Aim of the exercise ▸
Put the records from the line containing "How about listing" down to the line containing "dist [0.002781, -0.000749]" into a two-column CSV with the headers instruction and output, one row per record. Wrap each field in quotes and replace any line breaks with spaces.

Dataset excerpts
------------------------------
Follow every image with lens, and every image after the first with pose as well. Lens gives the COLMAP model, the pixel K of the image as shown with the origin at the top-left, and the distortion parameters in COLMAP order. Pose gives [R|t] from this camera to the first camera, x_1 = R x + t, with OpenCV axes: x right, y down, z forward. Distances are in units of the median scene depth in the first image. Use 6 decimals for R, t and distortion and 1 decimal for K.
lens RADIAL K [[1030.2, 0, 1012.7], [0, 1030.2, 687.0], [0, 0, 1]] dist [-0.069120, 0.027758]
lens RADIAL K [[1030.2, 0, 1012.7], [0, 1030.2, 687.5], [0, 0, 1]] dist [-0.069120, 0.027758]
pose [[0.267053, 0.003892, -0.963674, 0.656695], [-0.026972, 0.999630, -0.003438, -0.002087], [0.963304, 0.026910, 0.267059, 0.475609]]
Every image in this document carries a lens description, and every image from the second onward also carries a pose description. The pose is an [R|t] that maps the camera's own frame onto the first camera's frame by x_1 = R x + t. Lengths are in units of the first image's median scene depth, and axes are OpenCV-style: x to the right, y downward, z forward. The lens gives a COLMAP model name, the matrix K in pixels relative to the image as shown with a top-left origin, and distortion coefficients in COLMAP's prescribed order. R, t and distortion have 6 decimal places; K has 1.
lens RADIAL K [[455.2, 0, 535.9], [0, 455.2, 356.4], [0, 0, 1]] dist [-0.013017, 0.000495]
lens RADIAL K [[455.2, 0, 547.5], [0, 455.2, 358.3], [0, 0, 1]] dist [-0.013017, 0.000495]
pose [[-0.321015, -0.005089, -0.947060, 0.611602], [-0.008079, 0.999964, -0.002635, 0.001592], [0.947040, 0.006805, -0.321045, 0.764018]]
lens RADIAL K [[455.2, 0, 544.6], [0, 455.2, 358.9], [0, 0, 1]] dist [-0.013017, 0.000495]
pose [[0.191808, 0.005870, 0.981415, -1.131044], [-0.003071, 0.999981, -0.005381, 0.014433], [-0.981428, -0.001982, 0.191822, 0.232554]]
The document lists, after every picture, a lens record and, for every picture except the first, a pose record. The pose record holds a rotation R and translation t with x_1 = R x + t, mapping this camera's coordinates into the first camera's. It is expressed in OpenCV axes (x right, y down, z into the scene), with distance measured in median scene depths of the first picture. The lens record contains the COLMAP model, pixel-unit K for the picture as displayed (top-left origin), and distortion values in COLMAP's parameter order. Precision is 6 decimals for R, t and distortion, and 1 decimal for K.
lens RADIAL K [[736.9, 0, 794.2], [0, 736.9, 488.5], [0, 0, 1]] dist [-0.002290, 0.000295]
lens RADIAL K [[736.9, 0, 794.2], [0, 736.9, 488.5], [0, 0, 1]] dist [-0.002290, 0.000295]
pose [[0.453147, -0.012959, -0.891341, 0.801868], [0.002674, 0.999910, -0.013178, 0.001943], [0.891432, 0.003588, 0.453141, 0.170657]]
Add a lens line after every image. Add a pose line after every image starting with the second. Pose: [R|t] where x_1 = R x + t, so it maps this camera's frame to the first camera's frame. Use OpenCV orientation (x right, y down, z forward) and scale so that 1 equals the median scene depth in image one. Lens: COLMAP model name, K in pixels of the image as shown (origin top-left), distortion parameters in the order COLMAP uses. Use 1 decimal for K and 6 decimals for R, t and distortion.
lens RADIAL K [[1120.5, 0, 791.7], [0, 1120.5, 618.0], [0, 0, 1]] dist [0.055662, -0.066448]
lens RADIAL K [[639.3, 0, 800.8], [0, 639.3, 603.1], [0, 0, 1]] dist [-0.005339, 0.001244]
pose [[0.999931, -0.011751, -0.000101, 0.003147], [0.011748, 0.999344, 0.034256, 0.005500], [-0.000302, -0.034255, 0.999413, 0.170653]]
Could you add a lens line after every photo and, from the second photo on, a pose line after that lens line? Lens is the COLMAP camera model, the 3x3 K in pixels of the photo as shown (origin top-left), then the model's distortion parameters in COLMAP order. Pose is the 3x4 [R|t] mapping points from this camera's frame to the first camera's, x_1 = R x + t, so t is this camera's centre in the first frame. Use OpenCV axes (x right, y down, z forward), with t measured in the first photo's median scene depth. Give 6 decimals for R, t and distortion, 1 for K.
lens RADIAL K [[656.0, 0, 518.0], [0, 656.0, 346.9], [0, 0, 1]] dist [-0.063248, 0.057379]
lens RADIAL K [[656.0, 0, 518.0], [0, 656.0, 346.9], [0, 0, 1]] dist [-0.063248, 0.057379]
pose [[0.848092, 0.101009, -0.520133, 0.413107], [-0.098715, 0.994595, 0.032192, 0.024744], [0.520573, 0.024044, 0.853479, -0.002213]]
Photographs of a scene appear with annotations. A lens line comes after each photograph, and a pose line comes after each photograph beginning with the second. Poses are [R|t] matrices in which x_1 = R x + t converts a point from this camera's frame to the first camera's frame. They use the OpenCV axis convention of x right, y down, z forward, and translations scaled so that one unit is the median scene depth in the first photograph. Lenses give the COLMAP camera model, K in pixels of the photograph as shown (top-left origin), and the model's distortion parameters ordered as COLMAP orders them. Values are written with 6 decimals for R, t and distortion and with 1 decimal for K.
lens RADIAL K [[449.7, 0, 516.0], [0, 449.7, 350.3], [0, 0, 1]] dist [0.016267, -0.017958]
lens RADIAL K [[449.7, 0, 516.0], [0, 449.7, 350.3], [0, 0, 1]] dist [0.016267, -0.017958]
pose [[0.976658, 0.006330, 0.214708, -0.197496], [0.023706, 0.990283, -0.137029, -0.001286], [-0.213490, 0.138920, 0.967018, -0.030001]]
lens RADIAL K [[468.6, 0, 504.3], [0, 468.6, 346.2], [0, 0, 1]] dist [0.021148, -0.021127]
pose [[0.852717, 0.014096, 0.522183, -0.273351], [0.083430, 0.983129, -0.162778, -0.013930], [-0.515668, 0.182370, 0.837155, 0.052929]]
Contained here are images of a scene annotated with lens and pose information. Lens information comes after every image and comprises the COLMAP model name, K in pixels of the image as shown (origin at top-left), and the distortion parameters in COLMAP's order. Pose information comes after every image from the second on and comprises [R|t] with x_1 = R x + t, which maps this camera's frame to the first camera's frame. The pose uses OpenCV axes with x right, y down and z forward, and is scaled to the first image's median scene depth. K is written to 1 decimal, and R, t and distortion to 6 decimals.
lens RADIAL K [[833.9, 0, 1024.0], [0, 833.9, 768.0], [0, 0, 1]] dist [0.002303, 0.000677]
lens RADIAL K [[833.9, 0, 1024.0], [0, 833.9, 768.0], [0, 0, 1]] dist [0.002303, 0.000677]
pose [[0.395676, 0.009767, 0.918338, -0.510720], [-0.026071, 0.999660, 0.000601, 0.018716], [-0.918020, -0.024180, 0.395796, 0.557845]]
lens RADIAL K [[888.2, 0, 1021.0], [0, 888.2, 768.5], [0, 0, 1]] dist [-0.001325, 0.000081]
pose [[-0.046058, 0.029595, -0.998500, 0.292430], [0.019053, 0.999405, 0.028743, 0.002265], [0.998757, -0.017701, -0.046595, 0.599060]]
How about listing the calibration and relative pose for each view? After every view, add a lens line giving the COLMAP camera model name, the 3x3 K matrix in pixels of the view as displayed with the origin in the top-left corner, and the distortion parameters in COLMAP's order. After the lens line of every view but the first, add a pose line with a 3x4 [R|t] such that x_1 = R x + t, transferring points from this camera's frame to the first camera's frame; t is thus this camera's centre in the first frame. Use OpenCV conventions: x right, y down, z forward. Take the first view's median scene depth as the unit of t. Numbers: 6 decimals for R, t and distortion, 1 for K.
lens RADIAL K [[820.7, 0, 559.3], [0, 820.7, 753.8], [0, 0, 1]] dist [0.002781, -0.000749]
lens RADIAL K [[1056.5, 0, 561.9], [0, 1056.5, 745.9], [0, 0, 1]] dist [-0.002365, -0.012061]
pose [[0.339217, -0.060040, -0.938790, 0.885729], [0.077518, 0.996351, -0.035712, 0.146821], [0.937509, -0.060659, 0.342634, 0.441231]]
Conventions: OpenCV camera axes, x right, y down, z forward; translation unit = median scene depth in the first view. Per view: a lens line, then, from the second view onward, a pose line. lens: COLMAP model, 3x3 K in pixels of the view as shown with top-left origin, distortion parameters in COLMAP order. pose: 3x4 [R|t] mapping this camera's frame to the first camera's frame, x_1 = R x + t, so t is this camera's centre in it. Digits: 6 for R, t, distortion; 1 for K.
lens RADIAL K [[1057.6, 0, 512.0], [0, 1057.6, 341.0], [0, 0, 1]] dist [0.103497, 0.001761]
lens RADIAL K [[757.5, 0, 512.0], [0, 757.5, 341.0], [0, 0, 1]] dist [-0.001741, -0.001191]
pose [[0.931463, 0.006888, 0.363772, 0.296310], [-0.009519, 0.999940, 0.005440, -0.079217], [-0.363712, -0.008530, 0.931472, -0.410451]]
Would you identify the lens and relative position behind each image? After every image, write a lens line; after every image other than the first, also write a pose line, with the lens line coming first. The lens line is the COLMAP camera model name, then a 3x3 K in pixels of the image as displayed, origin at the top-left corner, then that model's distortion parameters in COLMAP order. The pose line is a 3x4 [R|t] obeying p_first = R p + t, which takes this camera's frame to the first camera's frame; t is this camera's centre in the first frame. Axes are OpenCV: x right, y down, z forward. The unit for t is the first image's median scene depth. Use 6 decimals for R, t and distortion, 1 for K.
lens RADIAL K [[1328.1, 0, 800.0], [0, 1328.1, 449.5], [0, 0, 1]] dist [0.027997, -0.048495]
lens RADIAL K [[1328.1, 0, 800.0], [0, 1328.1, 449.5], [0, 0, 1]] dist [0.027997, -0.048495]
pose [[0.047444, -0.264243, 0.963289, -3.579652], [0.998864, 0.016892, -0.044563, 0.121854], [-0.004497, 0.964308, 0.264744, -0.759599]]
------------------------------
Answer to the problem ▸
instruction,output
"How about listing the calibration and relative pose for each view? After every view, add a lens line giving the COLMAP camera model name, the 3x3 K matrix in pixels of the view as displayed with the origin in the top-left corner, and the distortion parameters in COLMAP's order. After the lens line of every view but the first, add a pose line with a 3x4 [R|t] such that x_1 = R x + t, transferring points from this camera's frame to the first camera's frame; t is thus this camera's centre in the first frame. Use OpenCV conventions: x right, y down, z forward. Take the first view's median scene depth as the unit of t. Numbers: 6 decimals for R, t and distortion, 1 for K.","lens RADIAL K [[820.7, 0, 559.3], [0, 820.7, 753.8], [0, 0, 1]] dist [0.002781, -0.000749]"